> [Dataset records]
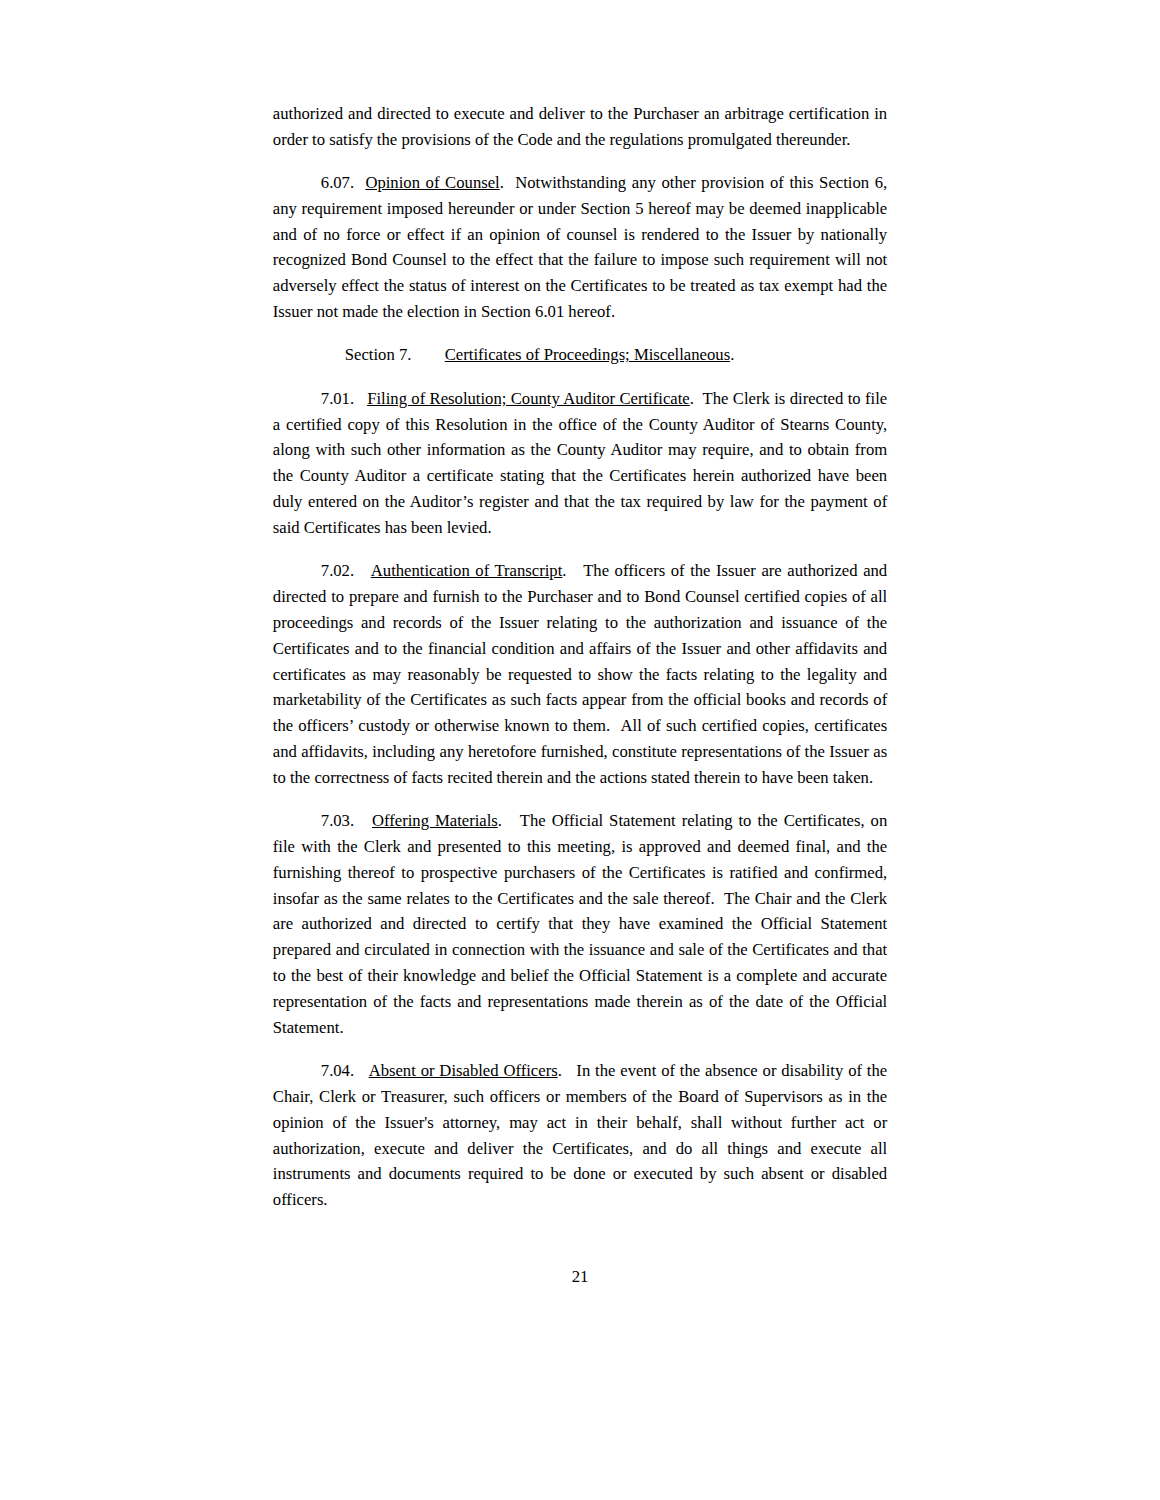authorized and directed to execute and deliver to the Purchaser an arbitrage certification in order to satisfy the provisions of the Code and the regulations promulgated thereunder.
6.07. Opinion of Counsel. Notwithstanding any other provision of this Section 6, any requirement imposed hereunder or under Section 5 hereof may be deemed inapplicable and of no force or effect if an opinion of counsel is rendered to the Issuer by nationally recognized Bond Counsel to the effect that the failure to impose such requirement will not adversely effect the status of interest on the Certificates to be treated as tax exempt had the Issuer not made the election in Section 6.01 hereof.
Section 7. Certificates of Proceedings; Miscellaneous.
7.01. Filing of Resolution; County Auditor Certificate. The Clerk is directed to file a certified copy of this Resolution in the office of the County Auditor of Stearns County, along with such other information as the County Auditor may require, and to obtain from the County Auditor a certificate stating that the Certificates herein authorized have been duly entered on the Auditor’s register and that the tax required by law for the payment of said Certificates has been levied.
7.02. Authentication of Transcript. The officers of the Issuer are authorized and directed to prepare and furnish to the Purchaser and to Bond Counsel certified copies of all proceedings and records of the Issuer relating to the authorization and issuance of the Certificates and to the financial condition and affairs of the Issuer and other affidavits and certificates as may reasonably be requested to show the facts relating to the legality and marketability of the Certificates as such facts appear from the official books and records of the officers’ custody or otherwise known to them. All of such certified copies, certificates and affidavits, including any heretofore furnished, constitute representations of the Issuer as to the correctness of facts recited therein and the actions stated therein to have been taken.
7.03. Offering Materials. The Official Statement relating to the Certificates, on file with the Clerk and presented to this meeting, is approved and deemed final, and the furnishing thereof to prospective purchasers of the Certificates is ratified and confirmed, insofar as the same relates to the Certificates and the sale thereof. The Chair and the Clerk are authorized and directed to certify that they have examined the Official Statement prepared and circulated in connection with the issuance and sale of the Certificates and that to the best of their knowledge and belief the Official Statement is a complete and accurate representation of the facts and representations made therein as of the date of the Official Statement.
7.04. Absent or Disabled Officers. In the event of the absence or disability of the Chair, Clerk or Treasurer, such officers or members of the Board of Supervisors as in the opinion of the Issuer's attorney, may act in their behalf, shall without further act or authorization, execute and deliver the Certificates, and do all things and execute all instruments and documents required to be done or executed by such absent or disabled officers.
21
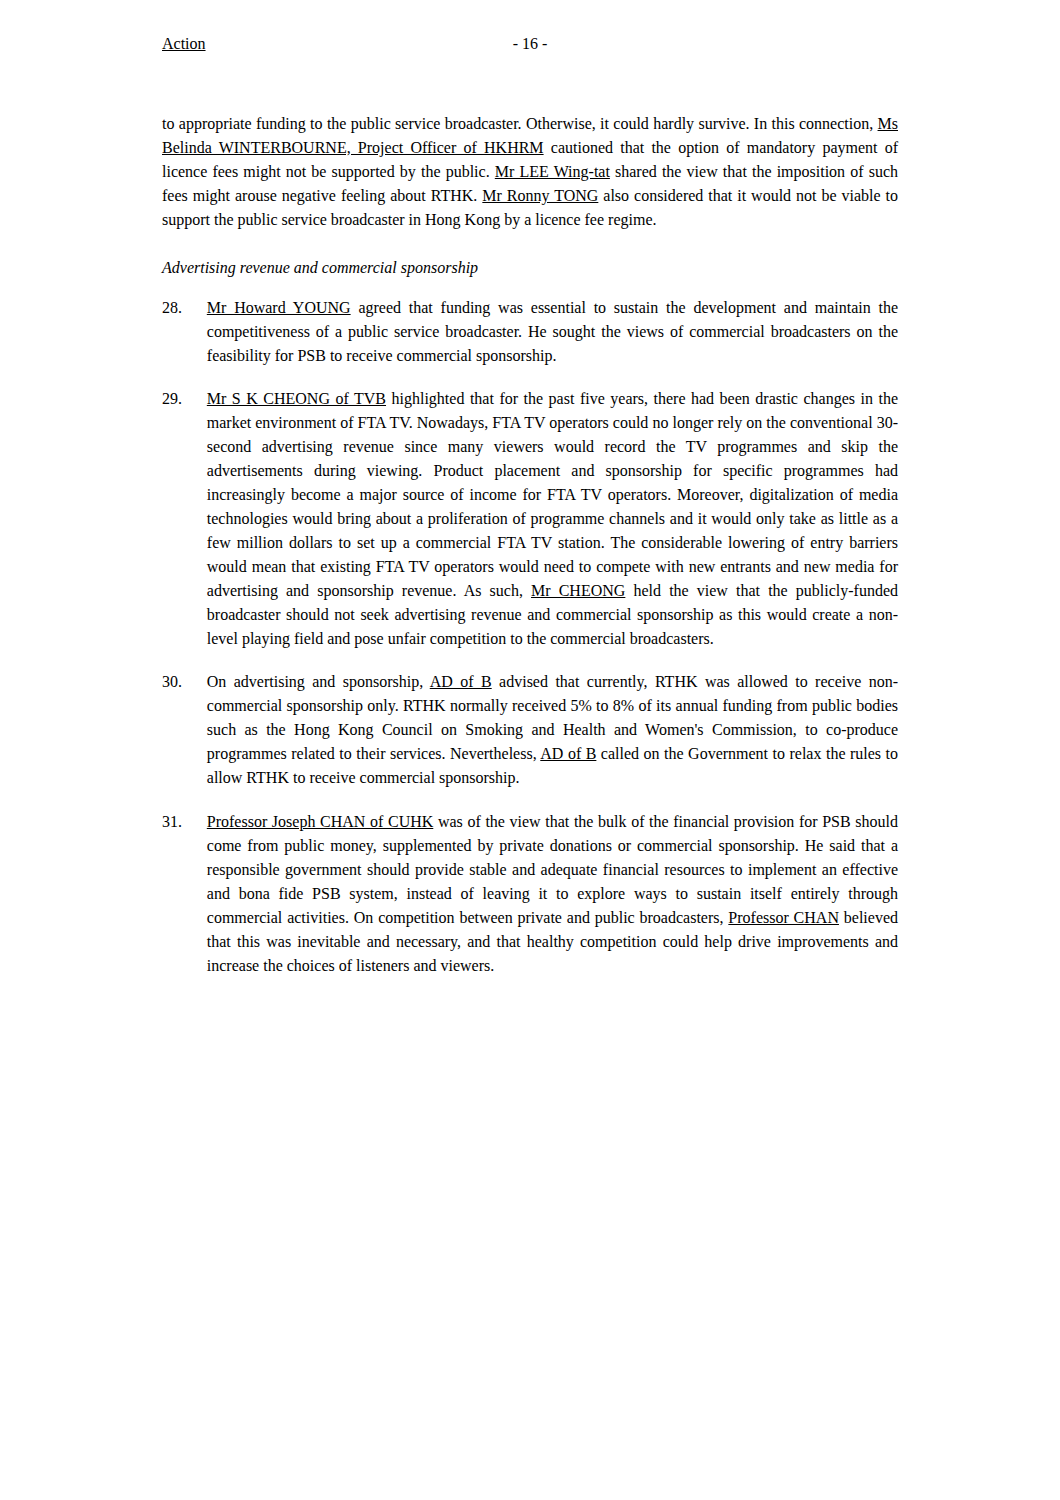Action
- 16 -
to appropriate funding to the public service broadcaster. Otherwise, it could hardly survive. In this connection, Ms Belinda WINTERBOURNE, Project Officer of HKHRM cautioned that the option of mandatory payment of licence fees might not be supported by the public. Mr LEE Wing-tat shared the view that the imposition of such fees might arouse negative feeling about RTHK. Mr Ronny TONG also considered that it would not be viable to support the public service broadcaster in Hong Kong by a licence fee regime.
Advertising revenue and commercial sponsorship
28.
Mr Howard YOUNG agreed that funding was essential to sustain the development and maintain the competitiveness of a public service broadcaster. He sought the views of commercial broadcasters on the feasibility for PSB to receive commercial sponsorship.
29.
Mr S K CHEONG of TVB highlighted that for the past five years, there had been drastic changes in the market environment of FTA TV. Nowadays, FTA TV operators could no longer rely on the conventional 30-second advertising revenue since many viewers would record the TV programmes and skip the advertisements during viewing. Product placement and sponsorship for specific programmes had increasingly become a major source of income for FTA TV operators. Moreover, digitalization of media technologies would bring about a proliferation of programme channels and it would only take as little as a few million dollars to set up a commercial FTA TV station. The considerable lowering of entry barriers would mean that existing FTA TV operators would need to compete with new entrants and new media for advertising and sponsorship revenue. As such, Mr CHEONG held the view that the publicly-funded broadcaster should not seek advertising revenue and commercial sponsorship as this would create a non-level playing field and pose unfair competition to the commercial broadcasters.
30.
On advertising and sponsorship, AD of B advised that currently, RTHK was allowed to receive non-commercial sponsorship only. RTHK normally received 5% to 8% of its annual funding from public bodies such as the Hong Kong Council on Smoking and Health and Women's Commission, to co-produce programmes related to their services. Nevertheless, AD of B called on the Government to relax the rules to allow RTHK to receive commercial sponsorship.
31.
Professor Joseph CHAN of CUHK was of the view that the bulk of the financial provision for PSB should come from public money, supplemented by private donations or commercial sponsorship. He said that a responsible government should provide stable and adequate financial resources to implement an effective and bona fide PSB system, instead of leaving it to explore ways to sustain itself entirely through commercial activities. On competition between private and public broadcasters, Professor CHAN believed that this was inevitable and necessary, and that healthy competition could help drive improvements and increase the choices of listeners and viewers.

...

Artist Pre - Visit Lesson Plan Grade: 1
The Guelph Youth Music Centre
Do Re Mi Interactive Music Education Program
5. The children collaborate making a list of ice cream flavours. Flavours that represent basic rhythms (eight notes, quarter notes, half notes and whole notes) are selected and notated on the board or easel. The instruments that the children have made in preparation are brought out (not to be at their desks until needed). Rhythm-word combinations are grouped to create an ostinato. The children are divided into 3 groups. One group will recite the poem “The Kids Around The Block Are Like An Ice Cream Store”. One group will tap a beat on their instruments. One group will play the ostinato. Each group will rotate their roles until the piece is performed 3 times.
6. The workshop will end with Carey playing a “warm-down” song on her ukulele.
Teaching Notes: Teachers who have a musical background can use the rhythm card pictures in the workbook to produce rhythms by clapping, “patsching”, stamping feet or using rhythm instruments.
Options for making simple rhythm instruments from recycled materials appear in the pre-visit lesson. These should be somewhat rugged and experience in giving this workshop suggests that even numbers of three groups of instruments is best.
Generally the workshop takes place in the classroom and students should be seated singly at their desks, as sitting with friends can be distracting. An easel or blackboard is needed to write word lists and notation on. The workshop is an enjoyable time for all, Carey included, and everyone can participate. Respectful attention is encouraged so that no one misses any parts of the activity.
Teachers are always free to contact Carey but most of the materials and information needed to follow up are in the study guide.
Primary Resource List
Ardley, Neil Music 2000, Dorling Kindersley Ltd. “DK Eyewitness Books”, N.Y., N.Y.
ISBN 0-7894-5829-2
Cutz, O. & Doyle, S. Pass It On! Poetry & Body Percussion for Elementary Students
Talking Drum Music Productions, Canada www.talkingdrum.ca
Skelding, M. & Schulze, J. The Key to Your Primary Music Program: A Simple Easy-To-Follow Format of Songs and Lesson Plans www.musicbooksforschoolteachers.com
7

* * *

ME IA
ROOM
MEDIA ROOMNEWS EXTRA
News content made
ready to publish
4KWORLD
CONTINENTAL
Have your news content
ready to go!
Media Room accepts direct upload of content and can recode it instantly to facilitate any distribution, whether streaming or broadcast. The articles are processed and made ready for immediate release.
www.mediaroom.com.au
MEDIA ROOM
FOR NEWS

> [Instructions to follow] All lines that hold the word "Primary" should be copied from the data.

> [Solution]
Primary Resource List
Skelding, M. & Schulze, J. The Key to Your Primary Music Program: A Simple Easy-To-Follow Format of Songs and Lesson Plans www.musicbooksforschoolteachers.com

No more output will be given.